Ribs with Beer and BBQ by Chef Eileen Clarke
This recipe is from the cookbook by Chef Eileen Clarke: Slice of the Wild that is now available in soft cover for $25 online at www.riflesandrecipes.com or by calling 406-521-0273.
Eileen, who is the author of numerous game cookbooks, lives in Montana with her husband, John Barsness. She is currently working on a new book that will be available for Christmas 2016 titled: Marinades, Brines and Rubs: Tenderizing the Wild.
From The Chef: You know what’s the hardest part of this recipe? As usual, it’s convincing the elk, moose or big fat deer to jump into the back of the pickup truck. I had a mallard try to dive into my goose blind last week, but big game animals rarely do that, and you will need a large animal to have enough meat on the ribs to make rib-cooking worthwhile. Moose and elk are best, but a big buck—either whitetail or muley—will do if you leave all the flank meat on the ribs instead of tossing it into the grinding pile.
The next hardest thing is choosing just one beer and just one barbecue sauce to make this with. Choose a tomato-based barbecue sauce, but one with little, if any, smoke flavor. (The smoke will only intensify in the roasting and may get too strong.) As for the beer, choose a light colored beer—a pilsener or a lager: Coors Banquet, Miller Genuine Draft, Budweiser, anything like that will work. The rest is easy, just sit back and let the roaster do its stuff. And if you don’t have a large roaster, the best alternative is a turkey roasting-sized oven cooking bag.
Finally, since prepared barbecue sauces vary in salt and pepper content, it’s best to not add any salt and pepper before you put the ribs in the oven. Taste the ribs when they’re done, and then you can add salt and pepper to taste at the table.
2 tablespoons oil
2-3 pounds game meat ribs (moose, elk, or venison) in sections
1-2 pounds country style pork ribs
2 12-ounce cans of beer
12 ounces of your favorite tomato-based barbecue sauce
1. Preheat the oven to 300˚F. Separate the ribs (elk, moose, or venison) and dry with paper towels.
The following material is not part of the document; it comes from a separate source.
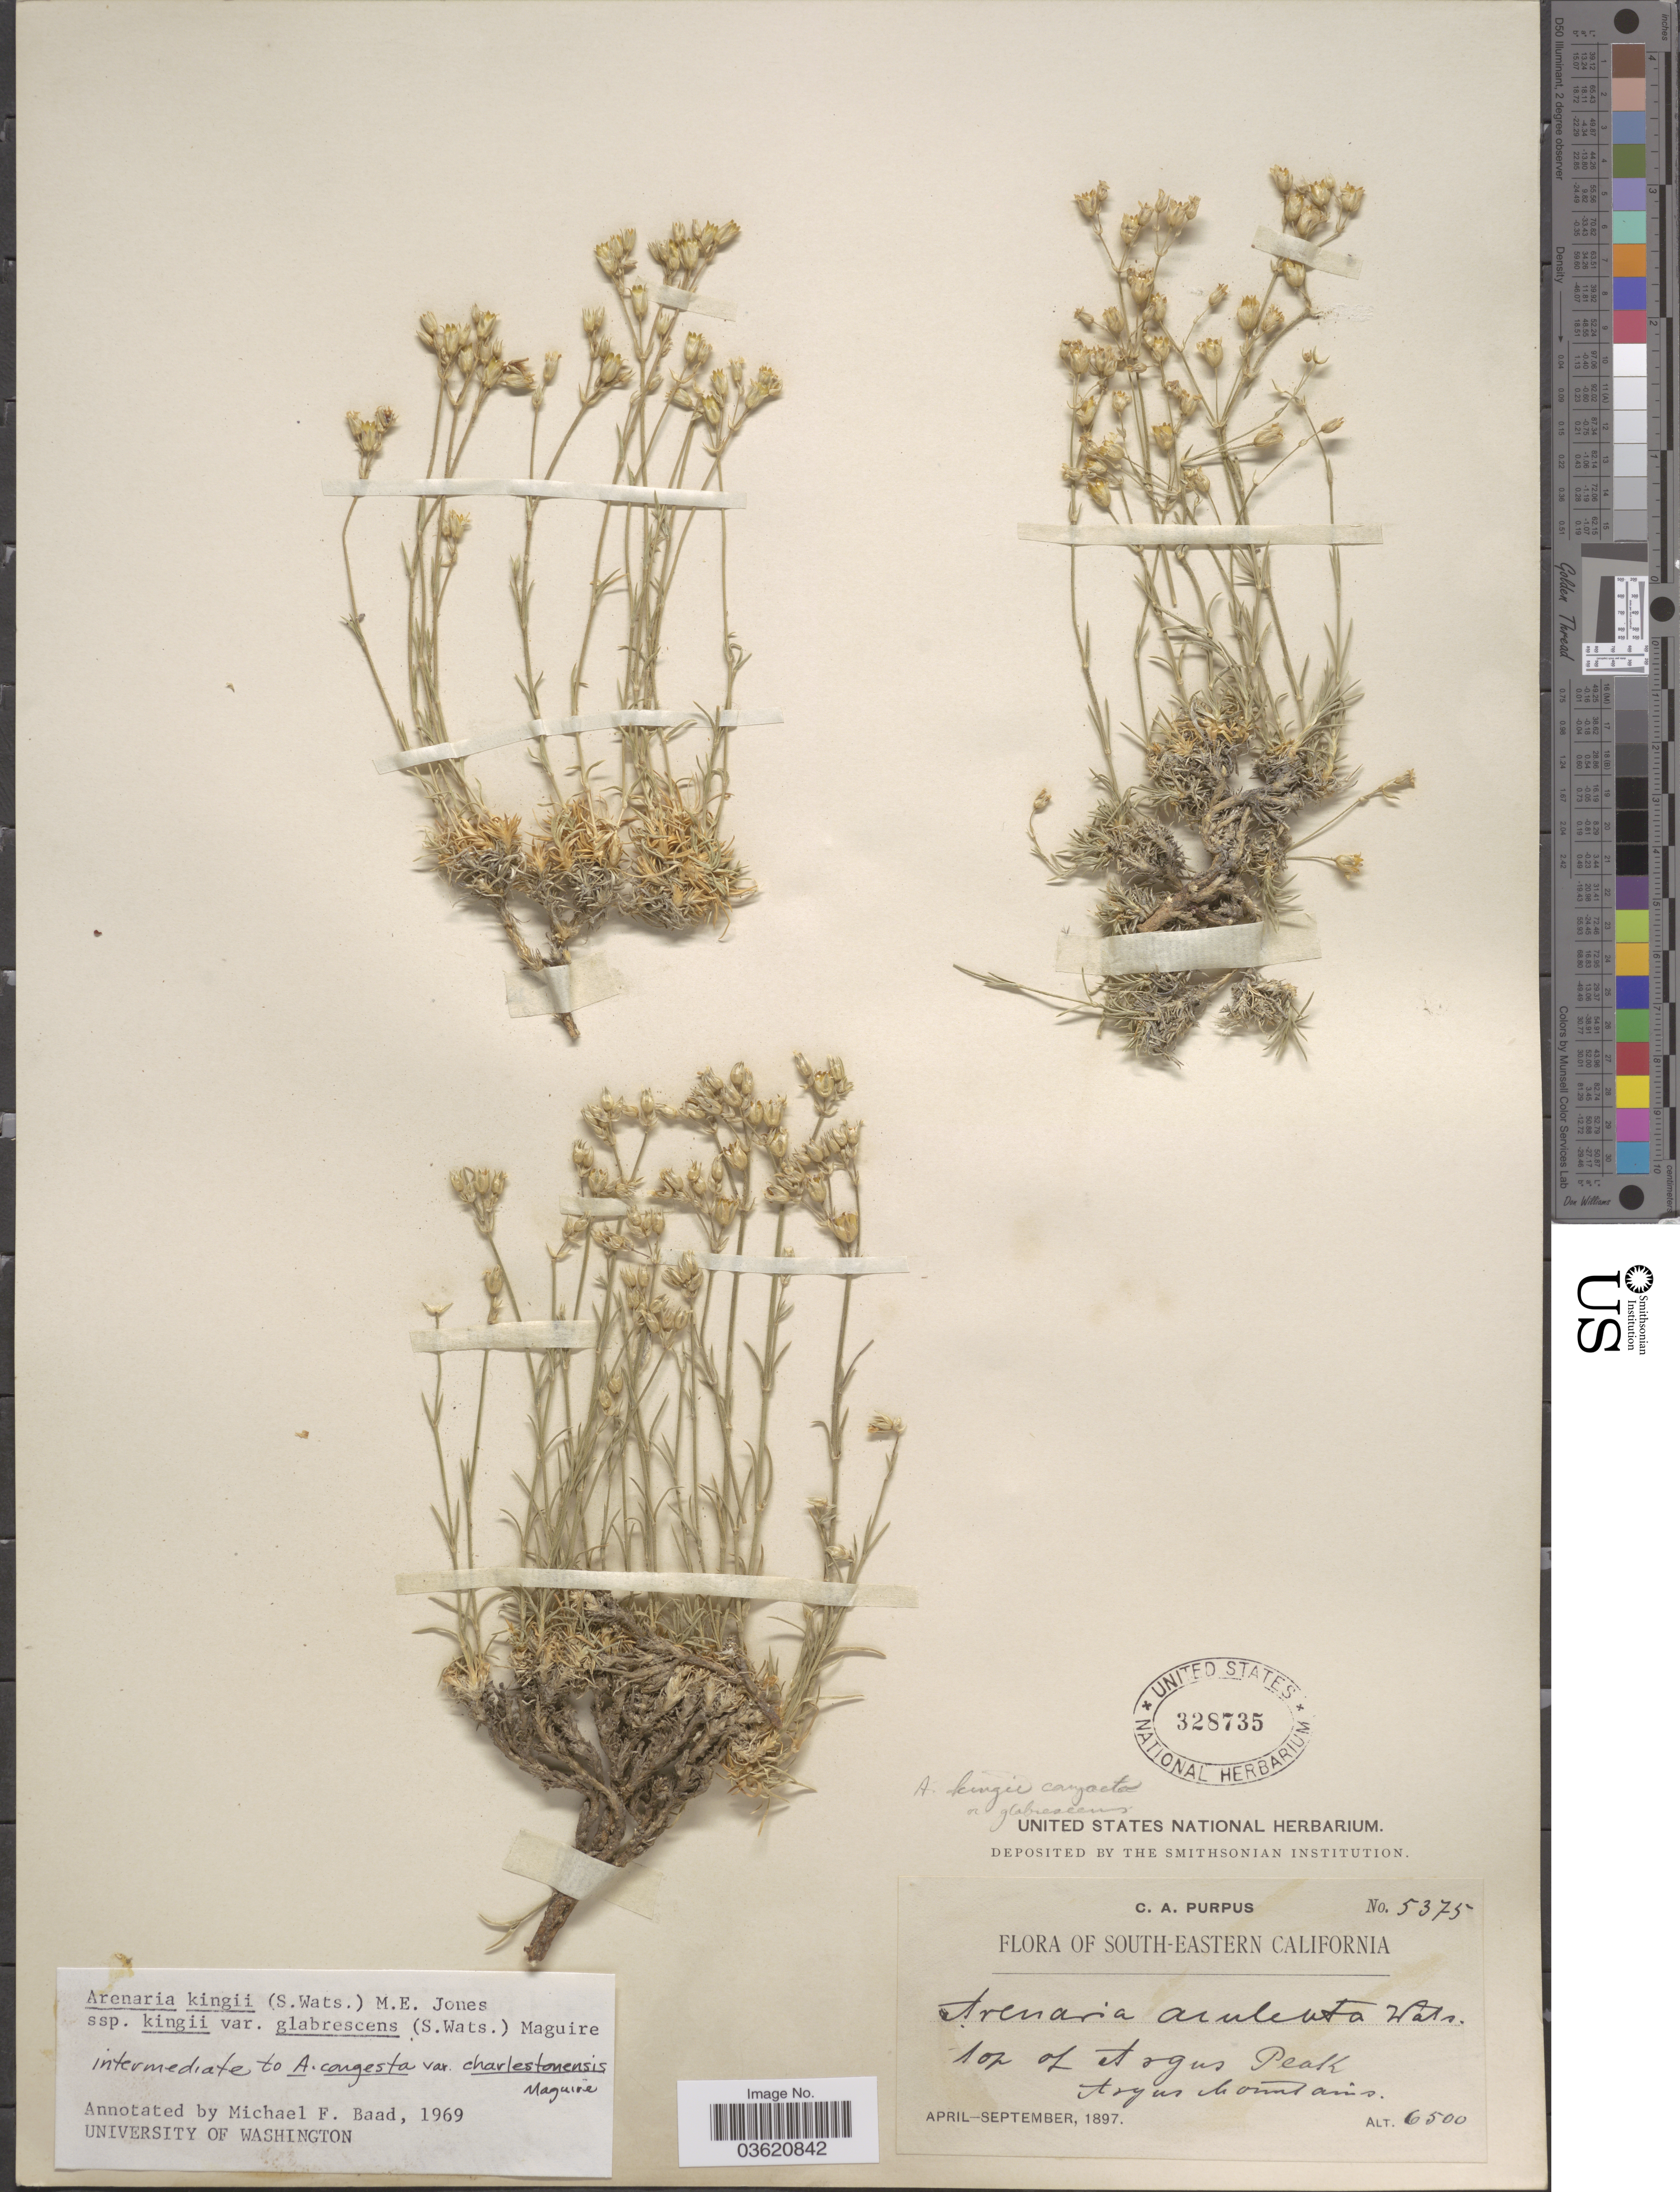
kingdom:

Arrange them in the roasting pan, so they make one even layer.
2. In a large skillet, brown the pork ribs in the oil over medium heat until they’re just golden. (They don’t need to be completely cooked at this point.) Transfer them to the roasting pan, covering the game ribs.
3. In a large bowl, combine the beer and barbecue sauce; two 12-ounce beer bottles (Totaling 24 ounces), with 1 1/2 cups (12 ounces) barbecue sauce. Pour over the ribs. (If you need more liquid to cover the ribs, mix more beer and barbecue sauce at that 2:1 ratio.)
4. Cover the roasting pan and roast the ribs 2-3 hours or until fall-apart tender.
Tips for Meaty Ribs
Moose and Elk have lots of rib meat, and a thick brisket.]
A trophy deer–whitetail or mule deer—are great especially if you live and hunt in a Northern state like Minnesota, Pennsylvania, or Montana, where winters are cold and big bucks pack on more padding. In this picture we’re removing the brisket to make into corned meat later, but there’s no rule that says you can’t leave what brisket there is on a big deer to make a satisfying rib dinner. However, Does and young Fork horn deer simply don’t have enough padding to make a good rib dinner.
Tips for Butchering
Once the tenderloin and hanging tenderloins have been removed, saw though the spine just to get the carcass into pieces you can work with in the kitchen. From there, cut the back bone away from the ribs, then cut the ribs apart. You’ll be able to cut through the meat on the lower ribs with a knife to separate them, but higher up where they attach to the sternum you’ll need the saw again. (A hand saw won’t strew as much bone dust around as a power saw and, aside from blood, guts and hair, nothing makes meat gamier than bone dust. So saw them carefully, then rinse the dust off and wipe the ribs down before wrapping or cooking them. Once you have the ribs from the carcass saw them into a length that will fit in your roaster or oven bag.